The retired Georgia Bureau of Investigation agent recalls flying drug interdiction missions aboard a converted C-130 military plane, chasing drug runners out of the Georgia skies. After one plane dropped duffel bags of cocaine, agents located the cache – along with a cocaine-covered dead bear that had overdosed by licking the sucrose used to cut the drug.

“There is carnage,” says Mr. Orlinger, pointing to violence perpetrated by gangs and Mexican drug-runners in cities such as Memphis and Chicago. To him, Trump is looking at the world bluntly and realistically. His embrace of Trump is not a rejection of Roosevelt, he says, but of President Obama, whom he believes “was trying to destroy America from within.”

Patrik Jonsson/The Christian Science Monitor
Roy Orlinger sits in downtown Warm Springs, Ga., on Wednesday.

To Orlinger, Trump’s deeper point is that patriotism will banish prejudice. “We have to stop looking at race and start looking at each other as brothers and sisters,” he says.

That is a key point of Trump’s appeal, says Robert McCurtain, a Wall Street analyst who specializes in consumer psychology.

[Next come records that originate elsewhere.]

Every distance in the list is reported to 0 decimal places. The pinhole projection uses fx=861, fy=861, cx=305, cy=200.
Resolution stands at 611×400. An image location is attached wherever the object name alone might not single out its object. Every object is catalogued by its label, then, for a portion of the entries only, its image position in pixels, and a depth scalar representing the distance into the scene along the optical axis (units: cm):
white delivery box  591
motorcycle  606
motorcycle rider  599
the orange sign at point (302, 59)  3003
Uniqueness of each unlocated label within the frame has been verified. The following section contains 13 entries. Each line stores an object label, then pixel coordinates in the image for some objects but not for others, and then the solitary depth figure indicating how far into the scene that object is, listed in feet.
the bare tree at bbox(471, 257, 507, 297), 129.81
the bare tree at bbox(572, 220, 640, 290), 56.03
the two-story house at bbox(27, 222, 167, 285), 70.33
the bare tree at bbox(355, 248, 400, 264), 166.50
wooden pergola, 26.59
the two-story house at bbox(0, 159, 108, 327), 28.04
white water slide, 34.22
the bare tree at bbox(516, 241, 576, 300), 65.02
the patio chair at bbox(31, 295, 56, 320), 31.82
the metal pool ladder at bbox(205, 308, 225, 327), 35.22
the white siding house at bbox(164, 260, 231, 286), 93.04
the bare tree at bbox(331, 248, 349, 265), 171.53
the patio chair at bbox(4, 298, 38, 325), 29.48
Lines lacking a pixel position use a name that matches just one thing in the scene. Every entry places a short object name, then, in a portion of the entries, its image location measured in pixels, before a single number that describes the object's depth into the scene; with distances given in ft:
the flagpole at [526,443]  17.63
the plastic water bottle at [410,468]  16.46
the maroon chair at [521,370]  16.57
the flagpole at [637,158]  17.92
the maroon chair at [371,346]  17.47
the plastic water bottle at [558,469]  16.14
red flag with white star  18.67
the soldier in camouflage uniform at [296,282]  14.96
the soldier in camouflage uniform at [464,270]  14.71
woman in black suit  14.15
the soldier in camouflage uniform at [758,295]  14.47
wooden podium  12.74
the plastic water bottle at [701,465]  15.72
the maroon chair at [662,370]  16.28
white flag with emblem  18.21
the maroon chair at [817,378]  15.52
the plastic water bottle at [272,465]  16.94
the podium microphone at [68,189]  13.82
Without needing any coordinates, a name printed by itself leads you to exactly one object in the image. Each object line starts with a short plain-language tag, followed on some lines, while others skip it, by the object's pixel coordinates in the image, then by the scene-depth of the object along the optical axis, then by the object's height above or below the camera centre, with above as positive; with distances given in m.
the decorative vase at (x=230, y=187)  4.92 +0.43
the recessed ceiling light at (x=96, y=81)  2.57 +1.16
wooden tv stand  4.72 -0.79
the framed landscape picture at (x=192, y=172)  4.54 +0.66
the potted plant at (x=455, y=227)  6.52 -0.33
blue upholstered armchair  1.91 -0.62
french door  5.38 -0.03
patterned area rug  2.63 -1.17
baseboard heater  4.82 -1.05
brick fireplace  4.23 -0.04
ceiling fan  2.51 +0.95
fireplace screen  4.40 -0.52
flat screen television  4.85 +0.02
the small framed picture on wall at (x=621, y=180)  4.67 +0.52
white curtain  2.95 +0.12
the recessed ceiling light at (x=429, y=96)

“Like in FDR’s day, many [Trump voters] don’t view the United States as the cause of problems in the world and they do still believe the USA is a beacon for the oppressed,” he says. “The big qualifier could be that they want people who live in the USA to live under and by the rule of law.”

To Orlinger and other Trump supporters, a focus on sovereignty isn’t a retreat from the world, but a reassessment of America’s place in it. After all, as Treadwell muses, “What’s wrong with putting America first?”

For Patterson, the pastor, Trump’s willingness to fashion a new kind of presidency harks to Roosevelt, as well. The challenges facing the US might not be remotely on the scale of the Great Depression or World War II, but the perception is that they are – and that Trump is addressing that challenge.

“Seriously, FDR should have been impeached, but instead he ended up being one of our greatest presidents,” says Patterson. “Perhaps Trump can take that to heart.”